La réunion avait pour objectif de parvenir à un accord-cadre d’ici le printemps. Le Front Polisario et l’Algérie, qui parlaient d’une même voix, ont évoqué, comme à leur habitude, l’autodétermination du peuple sahraoui. Or, les discussions portaient bien sur l’autonomie du Sahara au sein d’un Maroc souverain.
Contrairement à la résolution 2797 des Nations unies du 31 octobre 2025, qui appelait avec prudence à des négociations « prenant pour base » le plan marocain d’autonomie, les organisateurs de la rencontre ont précisé aux participants que le plan d’autonomie actualisé par le Maroc était « le seul document sur la table ».
À la différence du plan Baker proposé par l’ancien secrétaire d’État américain, l’autonomie n’est pas conçue comme une étape vers l’indépendance, mais bien comme une solution définitive : il n’y aura pas de référendum d’autodétermination.
Contrairement au plan proposé par le Maroc en 2007, qui ne comptait que trois feuillets, le projet discuté en comportait quarante, répartis en neuf chapitres et quarante-deux clauses. Cette refonte a été coordonnée par les conseillers royaux Taïeb Fassi Fehri, Omar Azziman et Fouad Ali Al-Himma.
Le plan prévoit la création d’une région autonome dotée d’un gouvernement, d’un parlement et d’une justice propres. Toutefois, Rabat conservera les droits régaliens : défense nationale, politique étrangère, monnaie, nationalité et symboles de souveraineté.
Le point de vue du Polisario
Si le Front Polisario et, en arrière-plan, l’Algérie semblent avoir accepté le principe d’une autonomie, des divergences persistent sur la répartition des compétences entre la région et l’État central.
Le Polisario, soutenu par Alger, défend l’autonomie la plus large possible, tandis que le Maroc plaide pour un modèle peu distinct des autres régions du royaume. Un bras de fer qui intervient dans un contexte où le rapport de forces apparaît favorable à Rabat, soutenu par Donald Trump.
Les concepteurs marocains ont insisté pour que les autorités autonomes agissent « dans le respect de l’unité de l’État » et de la « cohérence des politiques publiques nationales ». Ainsi, le chef du gouvernement régional serait nommé par le roi et non élu.
À l’inverse, le Front Polisario estime que l’exécutif régional doit tirer sa légitimité du suffrage universel. D’autant que, selon le projet, ce responsable disposerait de prérogatives importantes : direction de l’administration régionale, nomination des hauts fonctionnaires et initiative législative.
Le retour des exilés
L’autonomie dépendra aussi de la gestion des ressources naturelles.
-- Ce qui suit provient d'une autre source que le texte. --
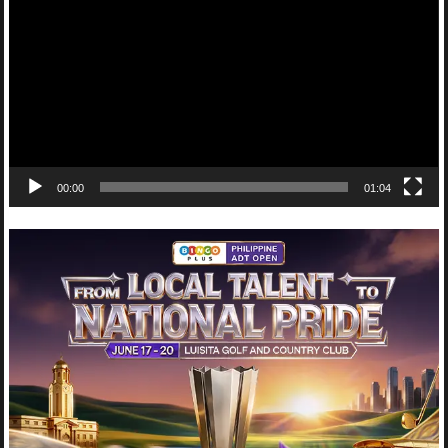
Player
00:00
01:04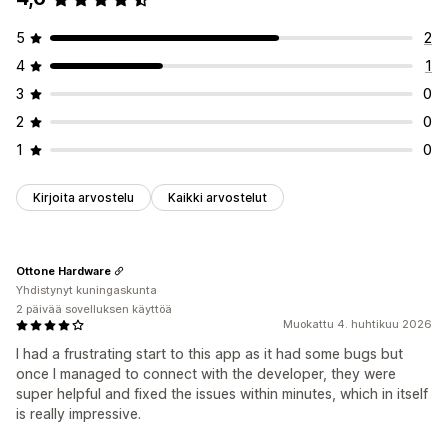
5
2
4
1
3
0
2
0
1
0
Kirjoita arvostelu
Kaikki arvostelut
Ottone Hardware
Yhdistynyt kuningaskunta
2 päivää sovelluksen käyttöä
Muokattu 4. huhtikuu 2026
I had a frustrating start to this app as it had some bugs but
once I managed to connect with the developer, they were
super helpful and fixed the issues within minutes, which in itself
is really impressive.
Riche en ressources halieutiques, en phosphate et en potentiel d’énergies renouvelables, le Sahara ne conserverait qu’une partie de ses revenus, selon un pourcentage restant à négocier.
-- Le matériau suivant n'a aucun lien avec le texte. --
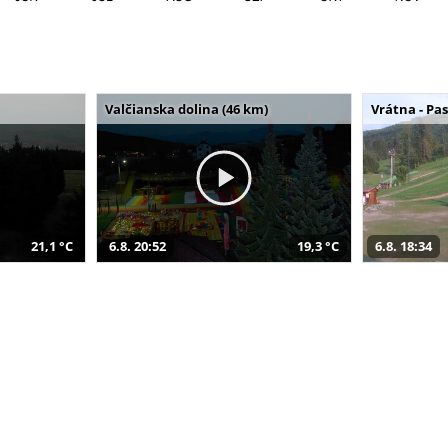
Valčianska dolina (46 km)
Vrátna - Pa
21,1 °C
6.8. 20:52
19,3 °C
6.8. 18:34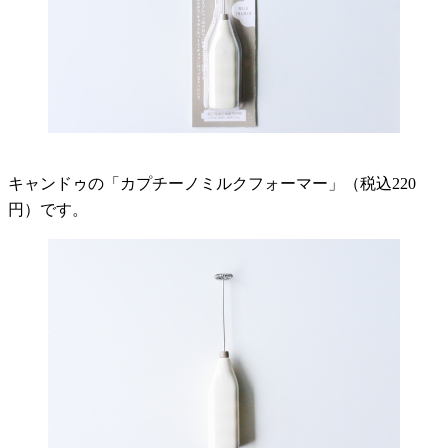
キャンドゥの「カプチーノミルクフォーマー」（税込220
円）です。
Le contrôle financier resterait sous la supervision de la Cour des comptes du Maroc, tandis que les investissements étrangers seraient soumis à un double contrôle, régional et central.
Le plan prévoit également le retour volontaire d’environ 165 000 Sahraouis réfugiés à Tindouf, après vérification de leur identité par un comité dédié. Le texte précise qu’ils devront être désarmés et renoncer à la revendication indépendantiste. Une amnistie est envisagée, hors crimes de guerre et crimes contre l’humanité.
Exclure l’indépendance
Si le schéma d’autonomie vise à tourner la page de l’autodétermination, il reconnaît néanmoins l’identité sahraouie « hassanie ». Rabat prévoit la création d’un institut chargé de promouvoir cette langue et la culture associée, tout en l’intégrant dans l’identité nationale marocaine.
Pour le Maroc, accorder une autonomie trop large aux « provinces du Sud » risquerait d’encourager d’autres régions, notamment le Rif, à formuler des revendications similaires. Le royaume n’est donc pas disposé à évoluer vers un modèle fédéral.
Une fois négocié, le statut d’autonomie serait soumis à un référendum national concernant l’ensemble des Marocains, et non uniquement les habitants du Sahara — une approche que contestent le Front Polisario et l’Algérie.